# Problems to work on:
1. In the Java regex thread, what does the reply say a pattern written inside square brackets matches?
2. Write a continuation of the Java regex thread, picking up right after its final sentence.

Java: Regex: +Quantifier not working - java

So "XXXXX**".matches("[X{9,11}\\*{2,3}]") returns false as expected...
But, "XXXXX**".matches("[X{9,11}\\*{2,3}]+") returns true. Am I using the + quantifier correctly? (I want the second one to also return false)

[...] matches any character defined in the character class, so
[X{9,11}\\*{2,3}] actually means, a single character which is: X, or open brace, or 9, or comma, or 1, or 1 (yes you have it duplicated), or backslash, or asterisk....
So as your string have more than character in your string to-be-matched, such pattern will not match.
When you add a +, it means matching a string with 1 or more [ X or asterisk or....], so it match
I believe what you really want to do is using a group.
So the regex looks like (X{9,11}\*{2,3}])+

"XXXXXXXXX**".matches("(X{9,11}\\*{2,3})+")
"XXXXXXXX**".matches("(X{9,11}\\*{2,3})+")
match true and false.
The whole thing of (Xes and *s) has to occur at least once (+).
No group of characters involved, no need to use '[]'.

Related

Check if String ends with two digits after a dot in Regular Expression?

I'm trying to test if a String ends with EXACTLY two digits after a dot in Java using a Regular Expression. How can achieve this?
Something like "500.23" should return true, while "50.3" or "50" should return false.

# Data extract:
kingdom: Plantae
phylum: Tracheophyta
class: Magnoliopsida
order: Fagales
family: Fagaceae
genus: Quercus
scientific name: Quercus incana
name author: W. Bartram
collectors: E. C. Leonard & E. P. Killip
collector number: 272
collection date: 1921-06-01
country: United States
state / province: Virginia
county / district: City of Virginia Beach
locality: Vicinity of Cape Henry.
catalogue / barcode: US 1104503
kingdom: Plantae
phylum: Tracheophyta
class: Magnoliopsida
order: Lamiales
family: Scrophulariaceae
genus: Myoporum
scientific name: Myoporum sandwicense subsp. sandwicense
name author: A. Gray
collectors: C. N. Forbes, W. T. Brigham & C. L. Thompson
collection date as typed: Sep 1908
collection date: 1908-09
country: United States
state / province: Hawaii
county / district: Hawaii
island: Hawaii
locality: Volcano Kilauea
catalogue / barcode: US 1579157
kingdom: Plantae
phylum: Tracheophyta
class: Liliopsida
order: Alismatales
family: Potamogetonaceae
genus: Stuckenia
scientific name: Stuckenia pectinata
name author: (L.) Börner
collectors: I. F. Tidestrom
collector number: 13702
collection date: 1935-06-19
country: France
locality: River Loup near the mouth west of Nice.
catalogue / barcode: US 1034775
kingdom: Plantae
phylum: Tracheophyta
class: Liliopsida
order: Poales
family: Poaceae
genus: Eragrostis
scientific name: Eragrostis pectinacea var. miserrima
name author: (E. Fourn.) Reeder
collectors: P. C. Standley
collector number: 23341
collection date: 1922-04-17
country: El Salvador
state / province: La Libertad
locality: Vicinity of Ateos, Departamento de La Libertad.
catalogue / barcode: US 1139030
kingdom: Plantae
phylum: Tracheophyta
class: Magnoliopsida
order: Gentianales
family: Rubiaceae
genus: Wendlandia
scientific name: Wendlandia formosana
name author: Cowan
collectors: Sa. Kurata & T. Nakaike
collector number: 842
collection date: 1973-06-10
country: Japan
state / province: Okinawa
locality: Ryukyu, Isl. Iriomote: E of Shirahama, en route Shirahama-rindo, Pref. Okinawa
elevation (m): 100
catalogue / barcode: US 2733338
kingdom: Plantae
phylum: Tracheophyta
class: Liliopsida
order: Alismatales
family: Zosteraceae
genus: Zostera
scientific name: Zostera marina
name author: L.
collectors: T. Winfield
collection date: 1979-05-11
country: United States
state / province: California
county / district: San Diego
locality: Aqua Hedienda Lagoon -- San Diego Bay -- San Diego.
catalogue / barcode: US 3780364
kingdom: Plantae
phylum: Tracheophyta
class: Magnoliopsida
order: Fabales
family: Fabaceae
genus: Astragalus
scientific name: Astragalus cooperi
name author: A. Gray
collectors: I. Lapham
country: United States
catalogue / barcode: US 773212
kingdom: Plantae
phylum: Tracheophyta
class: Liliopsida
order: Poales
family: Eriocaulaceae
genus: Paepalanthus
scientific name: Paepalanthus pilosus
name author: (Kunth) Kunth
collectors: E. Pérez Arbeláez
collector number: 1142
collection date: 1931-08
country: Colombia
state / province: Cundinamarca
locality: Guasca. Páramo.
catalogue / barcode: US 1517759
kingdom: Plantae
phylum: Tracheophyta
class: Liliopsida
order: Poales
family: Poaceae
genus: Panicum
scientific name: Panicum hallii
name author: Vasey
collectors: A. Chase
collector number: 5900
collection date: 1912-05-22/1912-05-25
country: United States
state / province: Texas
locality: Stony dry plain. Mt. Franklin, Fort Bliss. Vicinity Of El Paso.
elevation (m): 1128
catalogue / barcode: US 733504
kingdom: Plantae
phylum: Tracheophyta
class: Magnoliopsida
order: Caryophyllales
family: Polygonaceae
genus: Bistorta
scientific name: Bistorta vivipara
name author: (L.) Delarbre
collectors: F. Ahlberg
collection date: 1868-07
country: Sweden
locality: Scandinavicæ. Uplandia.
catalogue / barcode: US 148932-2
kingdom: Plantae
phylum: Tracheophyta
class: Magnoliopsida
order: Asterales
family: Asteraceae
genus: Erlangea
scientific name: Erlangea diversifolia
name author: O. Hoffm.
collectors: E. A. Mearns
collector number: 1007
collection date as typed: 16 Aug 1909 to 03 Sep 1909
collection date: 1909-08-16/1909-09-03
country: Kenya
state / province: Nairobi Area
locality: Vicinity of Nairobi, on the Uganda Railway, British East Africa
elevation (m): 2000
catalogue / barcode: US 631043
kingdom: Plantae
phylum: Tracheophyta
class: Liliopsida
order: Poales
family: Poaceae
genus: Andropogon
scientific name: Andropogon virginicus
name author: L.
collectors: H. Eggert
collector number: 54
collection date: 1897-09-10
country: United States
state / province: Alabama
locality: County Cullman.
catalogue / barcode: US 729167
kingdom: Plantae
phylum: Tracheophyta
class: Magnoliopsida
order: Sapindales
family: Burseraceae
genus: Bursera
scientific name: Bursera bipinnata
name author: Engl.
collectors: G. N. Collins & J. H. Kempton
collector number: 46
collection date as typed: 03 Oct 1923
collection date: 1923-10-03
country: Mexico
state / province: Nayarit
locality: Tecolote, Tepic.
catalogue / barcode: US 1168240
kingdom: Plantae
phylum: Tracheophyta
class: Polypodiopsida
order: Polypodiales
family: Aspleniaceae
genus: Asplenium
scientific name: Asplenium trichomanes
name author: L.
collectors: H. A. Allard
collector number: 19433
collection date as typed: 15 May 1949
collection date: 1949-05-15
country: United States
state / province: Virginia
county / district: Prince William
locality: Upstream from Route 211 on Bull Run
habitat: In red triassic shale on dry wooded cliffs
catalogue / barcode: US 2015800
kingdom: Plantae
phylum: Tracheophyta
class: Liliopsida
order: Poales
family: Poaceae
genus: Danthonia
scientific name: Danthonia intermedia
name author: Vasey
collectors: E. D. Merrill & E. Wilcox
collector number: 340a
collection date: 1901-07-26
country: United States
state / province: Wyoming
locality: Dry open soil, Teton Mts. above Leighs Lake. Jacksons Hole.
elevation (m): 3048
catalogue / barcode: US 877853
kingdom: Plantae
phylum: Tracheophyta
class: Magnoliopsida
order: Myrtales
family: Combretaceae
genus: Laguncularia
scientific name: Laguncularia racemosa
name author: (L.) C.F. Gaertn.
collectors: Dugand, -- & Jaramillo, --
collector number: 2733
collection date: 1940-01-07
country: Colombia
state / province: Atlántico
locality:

# Responses per task:
1. It matches any single character defined in the character class.

2.
I tried things like "500.00".matches("/^[0-9]{2}$/") but it returns false.
Here is a RegEx that might help you:
^\d+\.\d{2,2}$
it may neither be perfect nor the most efficient, but it should lead you in the right direction.
^ says that the expression should start here
\d looks for any digit
+ says, that the leading \d can appear as often as necessary (1–infinity)
\. means you are expecting a dot(.) at one point
\d{2,2} thats the trick: it says you want 2 and exactly 2 digits (not less not more)
$ tells you that the expression ends there (after the 2 digits)
in Java the \ needs to be escaped so it would be:
^\\d*\\.\\d{2,2}$
Edit
if you don't need digits before the dot (.) or if you really don't care what comes before the dot, then you can replace the first \d+ by a .* as in Bohemians answer. The (non escaped) dot means that the expression can contain any character (not only digets). Then even the leading ^ might no longer be necessary.
\\.*\\.\\d{2,2}$
use this regex
String s="987234.42";
if(Pattern.matches("^\\d+(\\.\\d{2})$", s)){ // string must start with digit followed by .(dot) then exactly two digit.
....
}
Firstly, forward slashes are no part of regular expressions whatsoever. They are however used by some languages to delimit regular expressions - but not java, so don't use them.
Secondly, in java matches() must match the whole string to return true (so ^ and $ are implied in the regex).
Try this:
if (str.matches(".*\\.\\d\\d"))
// it ends with dot then 2 digits
Note that in java a bash slash in a regex requires escaping by a further back slash in a string literal.

Regexp: Specific characters in the text

My goal is to validate specific characters (*,^,+,?,$,[],[^]) in the some text, like:
?test.test => true
test.test => false
test^test => true
test:test => false
test-test$ => true
test-test => false
I've already created regex regarding to requirment above, but I am not sure in this.
^(.*)([\[\]\^\$\?\*\+])(.*)$
Will be good to know whether it can be optimized in such way.
Your regex is already optimized one as its very simple. You can make is much simpler or readable only.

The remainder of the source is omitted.